Other planned educational changes include reducing the scope of the national curriculum in general - which, for example, could allow schools to devote more time to Jewish studies - and making it easier for parents and charities to open new state-aided schools.

A meeting for groups planning new Jewish schools has been arranged in July by the Board of Deputies and Jewish Leadership Council with the founder of the New Schools Network, which has lobbied for greater parental choice.

But one area in which Jewish educational leaders will want greater clarification in is the government's stated aim to encourage "inclusive admission policies" in new faith schools wherever possible.

Rabbi Pinter said: "There are concerns about more inclusive admissions policies. One needs more detail."

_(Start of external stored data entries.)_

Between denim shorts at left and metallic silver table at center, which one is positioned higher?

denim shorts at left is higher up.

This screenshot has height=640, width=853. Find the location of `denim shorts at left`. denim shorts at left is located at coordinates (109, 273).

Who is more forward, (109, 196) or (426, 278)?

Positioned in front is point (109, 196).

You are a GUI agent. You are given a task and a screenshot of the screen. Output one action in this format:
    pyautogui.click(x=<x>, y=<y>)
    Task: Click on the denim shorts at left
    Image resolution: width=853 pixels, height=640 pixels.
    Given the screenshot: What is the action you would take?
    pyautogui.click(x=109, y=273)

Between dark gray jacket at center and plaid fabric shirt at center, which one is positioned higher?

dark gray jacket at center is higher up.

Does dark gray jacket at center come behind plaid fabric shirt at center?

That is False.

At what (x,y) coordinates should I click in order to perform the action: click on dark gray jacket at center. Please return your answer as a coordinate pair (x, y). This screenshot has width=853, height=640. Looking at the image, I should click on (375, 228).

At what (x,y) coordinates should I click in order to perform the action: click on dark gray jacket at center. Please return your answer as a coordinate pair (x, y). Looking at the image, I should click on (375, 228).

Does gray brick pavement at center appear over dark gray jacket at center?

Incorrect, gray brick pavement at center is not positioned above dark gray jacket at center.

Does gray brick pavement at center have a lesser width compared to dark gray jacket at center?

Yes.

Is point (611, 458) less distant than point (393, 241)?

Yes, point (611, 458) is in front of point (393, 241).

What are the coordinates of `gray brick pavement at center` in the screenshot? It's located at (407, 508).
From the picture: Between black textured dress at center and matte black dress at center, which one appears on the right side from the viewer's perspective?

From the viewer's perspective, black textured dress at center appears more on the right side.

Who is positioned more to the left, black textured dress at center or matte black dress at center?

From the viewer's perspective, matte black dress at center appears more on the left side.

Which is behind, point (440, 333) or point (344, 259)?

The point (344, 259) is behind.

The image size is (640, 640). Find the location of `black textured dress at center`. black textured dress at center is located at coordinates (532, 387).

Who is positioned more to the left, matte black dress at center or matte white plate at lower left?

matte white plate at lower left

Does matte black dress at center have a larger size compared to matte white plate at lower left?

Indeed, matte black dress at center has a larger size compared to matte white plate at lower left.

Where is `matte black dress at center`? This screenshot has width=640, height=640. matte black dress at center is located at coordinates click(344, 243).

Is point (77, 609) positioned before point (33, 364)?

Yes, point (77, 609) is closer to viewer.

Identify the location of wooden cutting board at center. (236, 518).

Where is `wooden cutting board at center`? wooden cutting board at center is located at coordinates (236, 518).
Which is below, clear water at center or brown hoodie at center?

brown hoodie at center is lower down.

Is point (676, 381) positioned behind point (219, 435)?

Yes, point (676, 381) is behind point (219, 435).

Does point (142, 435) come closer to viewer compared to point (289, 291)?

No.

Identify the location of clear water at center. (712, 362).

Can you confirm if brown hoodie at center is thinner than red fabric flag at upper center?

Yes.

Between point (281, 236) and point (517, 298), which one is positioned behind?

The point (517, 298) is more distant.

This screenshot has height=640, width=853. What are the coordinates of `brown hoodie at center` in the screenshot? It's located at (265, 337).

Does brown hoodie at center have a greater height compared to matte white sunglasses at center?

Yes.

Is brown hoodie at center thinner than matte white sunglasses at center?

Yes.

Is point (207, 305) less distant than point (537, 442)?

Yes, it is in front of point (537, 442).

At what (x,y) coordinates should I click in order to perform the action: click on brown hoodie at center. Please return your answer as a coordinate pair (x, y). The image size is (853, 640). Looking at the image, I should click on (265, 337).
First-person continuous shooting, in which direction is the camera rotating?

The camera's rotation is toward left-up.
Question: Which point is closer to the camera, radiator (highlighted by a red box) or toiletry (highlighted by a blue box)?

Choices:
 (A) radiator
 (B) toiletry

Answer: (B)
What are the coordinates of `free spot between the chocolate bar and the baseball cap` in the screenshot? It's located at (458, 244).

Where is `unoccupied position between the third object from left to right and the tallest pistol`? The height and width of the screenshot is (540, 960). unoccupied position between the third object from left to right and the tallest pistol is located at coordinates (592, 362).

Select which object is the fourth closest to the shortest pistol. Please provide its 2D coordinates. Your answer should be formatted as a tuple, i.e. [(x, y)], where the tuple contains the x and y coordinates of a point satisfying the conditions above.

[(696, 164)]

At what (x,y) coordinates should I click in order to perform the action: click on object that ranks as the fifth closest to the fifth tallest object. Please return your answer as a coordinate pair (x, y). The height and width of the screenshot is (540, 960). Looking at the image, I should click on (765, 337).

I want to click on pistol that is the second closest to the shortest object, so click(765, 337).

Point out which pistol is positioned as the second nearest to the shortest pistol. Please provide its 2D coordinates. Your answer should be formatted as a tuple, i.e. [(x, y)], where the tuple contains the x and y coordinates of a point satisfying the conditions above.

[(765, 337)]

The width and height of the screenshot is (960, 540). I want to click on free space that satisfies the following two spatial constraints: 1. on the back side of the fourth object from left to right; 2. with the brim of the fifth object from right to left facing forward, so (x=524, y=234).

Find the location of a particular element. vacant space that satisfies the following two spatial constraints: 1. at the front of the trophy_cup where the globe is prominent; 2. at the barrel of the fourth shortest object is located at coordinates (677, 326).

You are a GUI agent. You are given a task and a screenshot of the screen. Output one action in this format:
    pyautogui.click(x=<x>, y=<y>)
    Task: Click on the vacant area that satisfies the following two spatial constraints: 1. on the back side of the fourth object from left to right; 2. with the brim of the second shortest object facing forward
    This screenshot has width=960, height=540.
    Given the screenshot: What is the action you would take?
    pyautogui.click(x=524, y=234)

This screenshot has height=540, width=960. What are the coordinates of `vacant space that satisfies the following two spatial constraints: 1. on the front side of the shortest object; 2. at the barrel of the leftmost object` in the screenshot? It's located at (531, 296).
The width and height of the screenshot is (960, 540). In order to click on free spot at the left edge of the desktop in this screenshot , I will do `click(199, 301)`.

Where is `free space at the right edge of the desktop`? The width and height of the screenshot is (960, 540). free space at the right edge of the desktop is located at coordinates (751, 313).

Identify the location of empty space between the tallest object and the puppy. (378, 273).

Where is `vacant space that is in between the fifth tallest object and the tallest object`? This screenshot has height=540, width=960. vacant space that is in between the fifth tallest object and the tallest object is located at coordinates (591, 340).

The Liberal Democrats have previously backed calls for new faith schools to adopt wider entry policies by recruiting children from other faiths and called for more "inclusive" admissions in their election manifesto.

One of the community's senior educationists, Alastair Falk, the director of educational leadership at the UJIA, said: "It would be sensible to arrange a forum for Jewish schools to hear the advantages and disadvantages for Jewish schools about academy status."

Mr Falk is a former head of both a Jewish secondary school and of an academy himself. "One of the important aspects of the academy programme was that it encouraged private sponsorship and a large number of sponsors came from the Jewish community," he said. "This could be an interesting opportunity to attract some new investment into Jewish education."

But there was a "risk" that academy status could lead schools to become more insular and "do their own thing", he said, "whereas in recent years there has been a lot of success with Jewish schools sharing ideas and resources".